My API gives me a json file as output with the following structure:
{
"results": [
{
"statement_id": 0,
"series": [
{
"name": "PCJeremy",
"tags": {
"host": "001"
},
"columns": [
"time",
"memory"
],
"values": [
[
"2021-03-20T23:00:00Z",
1049911288
],
[
"2021-03-21T00:00:00Z",
1057692712
],
]
},
{
"name": "PCJohnny",
"tags": {
"host": "002"
},
"columns": [
"time",
"memory"
],
"values": [
[
"2021-03-20T23:00:00Z",
407896064
],
[
"2021-03-21T00:00:00Z",
406847488
]
]
}
]
}
]
}
I want to transform this output to a pandas dataframe so I can create some reports from it. I tried using the pdDataFrame.from_dict method:
with open(fn) as f:
data = json.load(f)
print(pd.DataFrame.from_dict(data))
But as a resulting set, I just get one column and one row with all the data back:
results 0 {'statement_id': 0, 'series': [{'name': 'Jerem...

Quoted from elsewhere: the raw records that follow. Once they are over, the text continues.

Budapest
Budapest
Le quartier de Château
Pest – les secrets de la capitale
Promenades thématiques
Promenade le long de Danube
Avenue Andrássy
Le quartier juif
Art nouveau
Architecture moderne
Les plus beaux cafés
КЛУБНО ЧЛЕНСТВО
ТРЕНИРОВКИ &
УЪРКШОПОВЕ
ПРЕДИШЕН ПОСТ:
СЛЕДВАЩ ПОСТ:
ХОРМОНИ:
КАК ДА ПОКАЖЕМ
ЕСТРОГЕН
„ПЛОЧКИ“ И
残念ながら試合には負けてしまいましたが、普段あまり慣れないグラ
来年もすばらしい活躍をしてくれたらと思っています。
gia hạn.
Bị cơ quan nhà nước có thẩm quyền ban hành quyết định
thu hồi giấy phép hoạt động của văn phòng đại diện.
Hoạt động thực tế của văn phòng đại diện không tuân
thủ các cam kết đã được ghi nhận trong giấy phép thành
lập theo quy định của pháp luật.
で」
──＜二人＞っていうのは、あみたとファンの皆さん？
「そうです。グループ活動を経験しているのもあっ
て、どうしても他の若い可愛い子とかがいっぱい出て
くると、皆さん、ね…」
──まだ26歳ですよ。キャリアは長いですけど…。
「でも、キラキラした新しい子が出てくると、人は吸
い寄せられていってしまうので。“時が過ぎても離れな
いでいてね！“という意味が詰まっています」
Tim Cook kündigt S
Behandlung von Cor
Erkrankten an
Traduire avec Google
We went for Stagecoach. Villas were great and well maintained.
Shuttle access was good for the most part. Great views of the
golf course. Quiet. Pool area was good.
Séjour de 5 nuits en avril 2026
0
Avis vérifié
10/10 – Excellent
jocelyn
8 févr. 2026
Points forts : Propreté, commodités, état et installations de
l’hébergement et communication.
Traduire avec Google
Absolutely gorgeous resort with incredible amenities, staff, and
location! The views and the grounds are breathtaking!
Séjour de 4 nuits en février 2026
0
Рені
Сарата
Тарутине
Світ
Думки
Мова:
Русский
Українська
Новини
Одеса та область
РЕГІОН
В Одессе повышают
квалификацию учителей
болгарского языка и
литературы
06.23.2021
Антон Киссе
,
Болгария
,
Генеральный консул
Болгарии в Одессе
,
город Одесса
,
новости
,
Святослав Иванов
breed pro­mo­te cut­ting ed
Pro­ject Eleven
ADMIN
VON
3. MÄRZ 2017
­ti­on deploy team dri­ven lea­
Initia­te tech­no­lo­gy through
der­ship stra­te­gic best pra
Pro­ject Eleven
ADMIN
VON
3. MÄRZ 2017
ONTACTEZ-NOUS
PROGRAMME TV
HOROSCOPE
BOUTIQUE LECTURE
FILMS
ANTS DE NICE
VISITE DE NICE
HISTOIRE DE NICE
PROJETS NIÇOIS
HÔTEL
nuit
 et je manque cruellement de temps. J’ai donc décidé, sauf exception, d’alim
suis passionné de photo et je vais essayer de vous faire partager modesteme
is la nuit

The structure is just quite hard to understand for me as I am no professional. I would like to get a dataframe with 4 columns: name, host, time and memory with a row of data for every combination of values in the json file. Example:
name host time memory
JeremyPC 001 "2021-03-20T23:00:00Z" 1049911288
JeremyPC 001 "2021-03-21T00:00:00Z" 1049911288
Is this in any way possible? Thanks a lot in advance!